Esteban Gutiérrez1, Suvi Haeaerae1, and Isabelle Oktay1
1 Department of Information and Communications Technologies, Universitat Pompeu Fabra
Automatic cover detection presents a significant theoretical and practical challenge in Music Information Retrieval (MIR). It plays a crucial role in maintaining comprehensive music databases due to the frequent reinterpretation of songs by different artists and the release of alternate versions by original artists. Besides aiding content organization for improved music discovery, cover song identification (CSI) also facilitates copyright enforcement and ensures proper attribution, addressing legal and ethical concerns in digital music distribution. Despite successful implementations on small datasets, scalability remains an issue, while scalable solutions often lack the required accuracy.

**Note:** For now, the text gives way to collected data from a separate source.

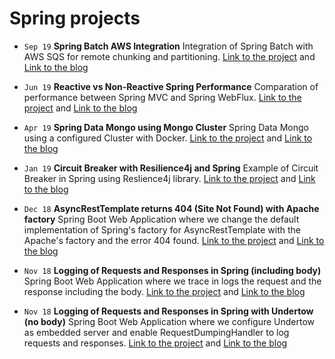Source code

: # Spring projects

* `Sep 19` **Spring Batch AWS Integration** Integration of Spring Batch with AWS SQS for remote chunking and partitioning. [Link to the project](https://github.com/frandorado/spring-projects/tree/master/spring-batch-aws-integration) and [Link to the blog](https://frandorado.github.io/spring/2019/07/29/spring-batch-aws-series-introduction.html) 

* `Jun 19` **Reactive vs Non-Reactive Spring Performance** Comparation of performance between Spring MVC and Spring WebFlux. [Link to the project](https://github.com/frandorado/spring-projects/tree/master/spring-reactive-nonreactive) and [Link to the blog](https://frandorado.github.io/spring/2019/06/26/spring-reactive-vs-non-reactive-performance.html)
 
* `Apr 19` **Spring Data Mongo using Mongo Cluster** Spring Data Mongo using a configured Cluster with Docker. [Link to the project](https://github.com/frandorado/spring-projects/tree/master/spring-data-mongo-with-cluster) and [Link to the blog](https://frandorado.github.io/spring/2019/04/16/mongo-cluster-with-spring-data-mongo.html)

* `Jan 19` **Circuit Breaker with Resilience4j and Spring** Example of Circuit Breaker in Spring using Reslience4j library. [Link to the project](https://github.com/frandorado/spring-projects/tree/master/resilience4j-spring) and [Link to the blog](https://frandorado.github.io/spring/2019/01/04/circuitbreaker-resilience4j-spring.html)

* `Dec 18` **AsyncRestTemplate returns 404 (Site Not Found) with Apache factory** Spring Boot Web Application where we change the default implementation of Spring's factory for AsyncRestTemplate with the Apache's factory and the error 404 found. [Link to the project](https://github.com/frandorado/spring-projects/tree/master/async-rest-template-apache) and [Link to the blog](https://frandorado.github.io/spring/2018/12/17/asyncresttemplate-apache-404.html)

* `Nov 18` **Logging of Requests and Responses in Spring (including body)** Spring Boot Web Application where we trace in logs the request and the response including the body. [Link to the project](https://github.com/frandorado/spring-projects/tree/master/log-request-response-with-body) and [Link to the blog](https://frandorado.github.io/spring/2018/11/15/log-request-response-with-body-spring.html)

* `Nov 18` **Logging of Requests and Responses in Spring with Undertow (no body)** Spring Boot Web Application where we configure Undertow as embedded server and enable RequestDumpingHandler to log requests and responses. [Link to the project](https://github.com/frandorado/spring-projects/tree/master/log-request-response-undertow) and [Link to the blog](https://frandorado.github.io/spring/2018/11/04/log-request-response-with-undertow-spring.html)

In this repository, two implementations of CSI algorithms are included so that the user can easily apply them in local libraries.
In order to run the code in this repository, it is necessary to have the following packages installed:
- numpy==1.26.3
- librosa==0.10.1
- matplotlib==3.8.2
- pydub==0.25.1
- pytube==15.0.0
- essentia==2.1b6.dev1110
- ipython==7.34.0
Additionally, pydub might ask the user to install FFmpeg codecs. To install them on Linux, run:
sudo apt install ffmpeg
The repository contains one folder called preamble, containing all the code necessary to run the repo, and two ready-to-run scripts that use the code inside the folder preamble. For a brief tutorial on the use of each script, see the following sections.
In this brief tutorial we will see how to use this repository to both create a dataset of songs downloaded from Youtube and then we will run the CSI algorithms to evaluate if the songs in the dataset can be classified as versions of each other.
The script main_dataset.py can be run to download an entire dataset from Youtube. To do that, it is necessary to first create two csv files with the following structure:
link,name,genre
link,name,genre
...
One file should contain original songs and the other one covers. In this step, it is very important that the name of the covers is the same as the originals. If you need to add extra information, you can do that in the genre.
Once this is done, simply run the code
python main_dataset.py
and give the paths to your csv files. This should download all the songs and save them in two folders in the directory of this repository.
You can also build the dataset with local samples. In such cases, you just have to put all the originals and the covers in different folders, making sure that the covers have the original name within their names, as in the following example:
- root
- originals
- me_haces_bien_jorge_drexler.wav
- Martin_Oh_Can't_Leave_You_Behind.mp3
- covers
- drexler
- me_haces_bien_jorge_drexler_cover_acustico.mp3
- cover_Martin_Oh_Can't_Leave_You_Behind_metal_version.wav
- drexler
- originals
Note that the inner folder organization does not really matter as long as the covers have the original name inside their names.
Once you have already set up the dataset, you can run the algorithms by
python main_tester.py
The scores should be plotted for both algorithms by default.
The function wrapper contained in the scripts main_tester.py and main_dataset.py can be accessed through the Jupyter notebook included in this repository. There we also added some functions to display the worst and best cases for all songs analyzed.
Note: In order to display the audio clip segments that libfmp identifies as similar, set the 'PLot' value as 1.